Selected passage:
What You Can Look Up

Application Information

You can look up details about any staked application on the network:

  • All applications — Browse the complete list of staked applications.
  • A specific application — Look up a single application by its address to see its stake amount, which gateways it delegates to, which services it uses, and any pending changes.
  • Application parameters — Check the current governance settings for applications, such as the maximum number of gateways and the minimum stake requirement.

Gateway Information

You can look up details about gateways operating on the network:

  • All gateways — Browse the complete list of staked gateways.
  • A specific gateway — Look up a single gateway by its address to see its stake amount and status.
  • Gateway parameters — Check the current minimum stake and other gateway settings.

Supplier Information

Supplier queries are especially rich, with several ways to filter and narrow results:

  • All suppliers — Browse the full list of registered suppliers.
  • Filtered by service — See only the suppliers that serve a particular service (for example, all suppliers serving Ethereum Mainnet).
  • Filtered by owner or operator — Find suppliers associated with a particular address.
  • A specific supplier — Look up a single supplier to see its full details: stake amount, services offered, service configuration history, and revenue sharing setup.

Given data:
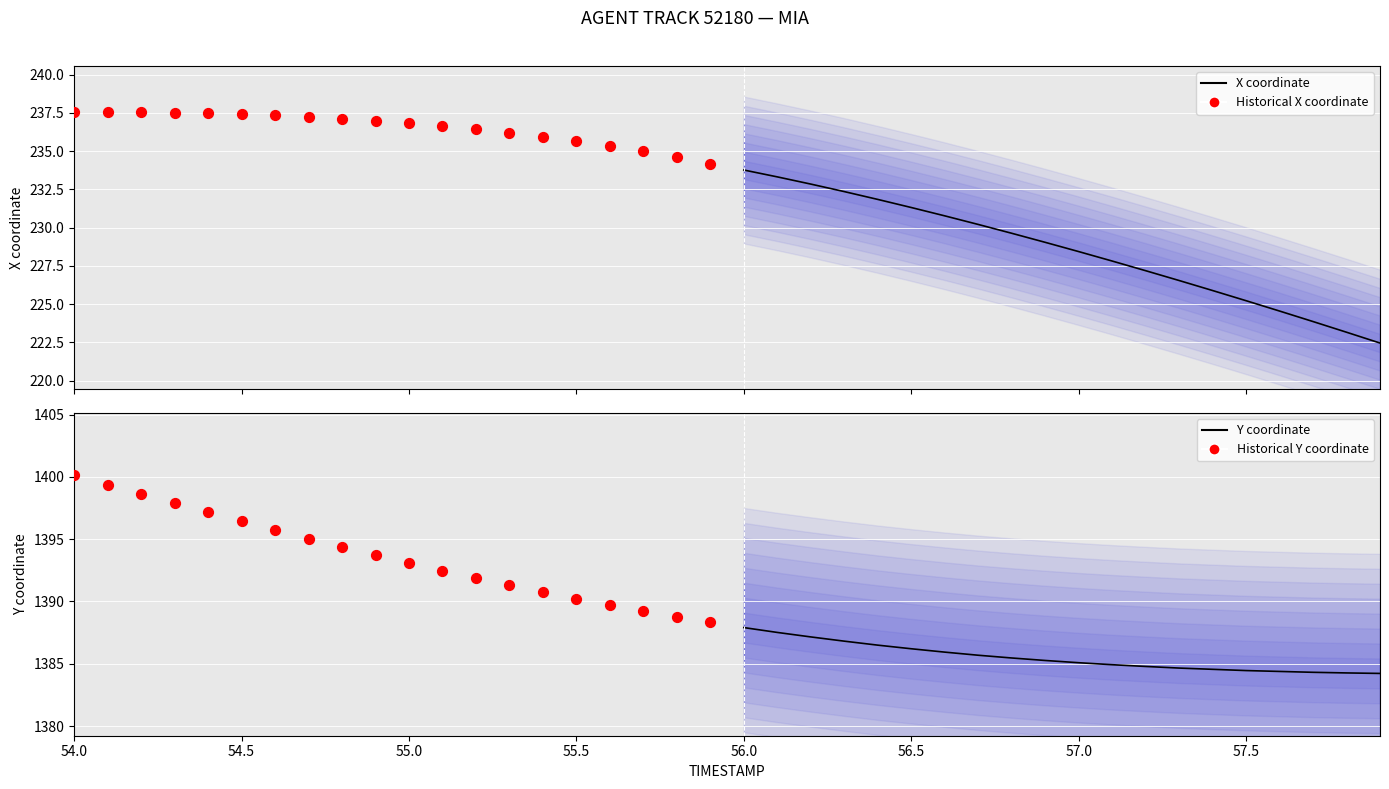

Which series reaches the maximum Y coordinate?

Historical Y coordinate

Task prompt: Copy word for word the part of the network lookup guide above that begins at the words "You can look up details about any" and stops after "amount and status.".

Result of the task:
You can look up details about any staked application on the network:

  • All applications — Browse the complete list of staked applications.
  • A specific application — Look up a single application by its address to see its stake amount, which gateways it delegates to, which services it uses, and any pending changes.
  • Application parameters — Check the current governance settings for applications, such as the maximum number of gateways and the minimum stake requirement.

Gateway Information

You can look up details about gateways operating on the network:

  • All gateways — Browse the complete list of staked gateways.
  • A specific gateway — Look up a single gateway by its address to see its stake amount and status.